Now, I've talked about my skill with tools in the past; on the spectrum of general handiness, I'm sort of a five out of ten. The bulky things come easiest. I'm good with stone walls, as long as you don't want them ruler straight, and I'm a decent digger. I have little patience for the detail work, which includes such things as measuring, masking, working slowly, planning. As I said in a recent post, I only learned one knot in all my scouting years.

But none of that matters. Because no matter how bad—or at least not great—I am at other things, I can still run. Perhaps because the skill was so hard to earn, or because it was something that seemed so alien to me for so long, putting a few miles together still feels like an achievement, every time.

In the rigid world of times and scoring, I'm about as good a runner as I am a house-painter. But while I look at any given paint job and see where I should have applied some tape, I remember every race as though I broke the tape. Like air guitar or karaoke, you don't have to actually be good at running in order to feel good about your skill level.

First prize for my age group is still safe in some other runner's hands. My times may not improve. That's okay. Because when I change out of my synthetic gear and put on leather shoes and go off to test my competence in other arenas, there's always this quiet spot right at the center, a place I can mentally put my finger on and say "I'm good at this."

And that's almost as rewarding as watching your neighbor finish sealing your driveway.


Highlands Anxieties

The Dyson Foundation just sponsored a Marist College survey of Hudson Valley residents to determine, essentially, what's keeping us awake at night.
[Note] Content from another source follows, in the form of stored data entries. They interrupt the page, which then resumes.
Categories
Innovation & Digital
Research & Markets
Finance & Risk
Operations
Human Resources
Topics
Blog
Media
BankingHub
Here's the list: Many Voices, One Valley

Our top priority, I am advised on the day the second bill for the lad's asthma hospitalization arrives, is making health care more affordable. I'll give 'em that.
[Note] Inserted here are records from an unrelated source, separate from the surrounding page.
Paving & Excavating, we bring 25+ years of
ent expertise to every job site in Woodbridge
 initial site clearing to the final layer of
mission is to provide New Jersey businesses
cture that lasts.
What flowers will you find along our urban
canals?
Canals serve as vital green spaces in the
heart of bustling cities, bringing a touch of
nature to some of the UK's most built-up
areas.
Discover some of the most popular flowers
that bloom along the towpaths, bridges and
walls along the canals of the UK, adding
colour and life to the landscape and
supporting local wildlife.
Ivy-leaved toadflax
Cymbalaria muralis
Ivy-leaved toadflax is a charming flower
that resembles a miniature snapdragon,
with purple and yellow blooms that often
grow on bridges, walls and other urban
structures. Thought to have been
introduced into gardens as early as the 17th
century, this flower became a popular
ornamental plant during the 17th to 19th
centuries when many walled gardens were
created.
I've got plenty to say about this study and its implications, and little brainpower to compose it. The connection I want to make most, though, is the one between air quality (not a concern that made the list, although Orange County has some of the region's crappiest, thanks) and health care costs (specifically, for us, asthma--and Orange County's asthma death rate ranks among the highest in the state). Preserving open space, minimizing sprawl, and improving public transportation all ranked well down the list, but improving those areas would filter upward to affect health care--it might remain expensive, but we might need less of it. And now that I think of it, wouldn't people prefer fewer auto accidents and their attendant health care costs? Better public transportation would probably help there, too.

Some good news related to the above and not much touted in the regional press was this major air pollution settlement. It's a start.

Goose poop didn't rate high enough to make the top ten, but you wouldn't know it. People talk about it around here ALL THE TIME.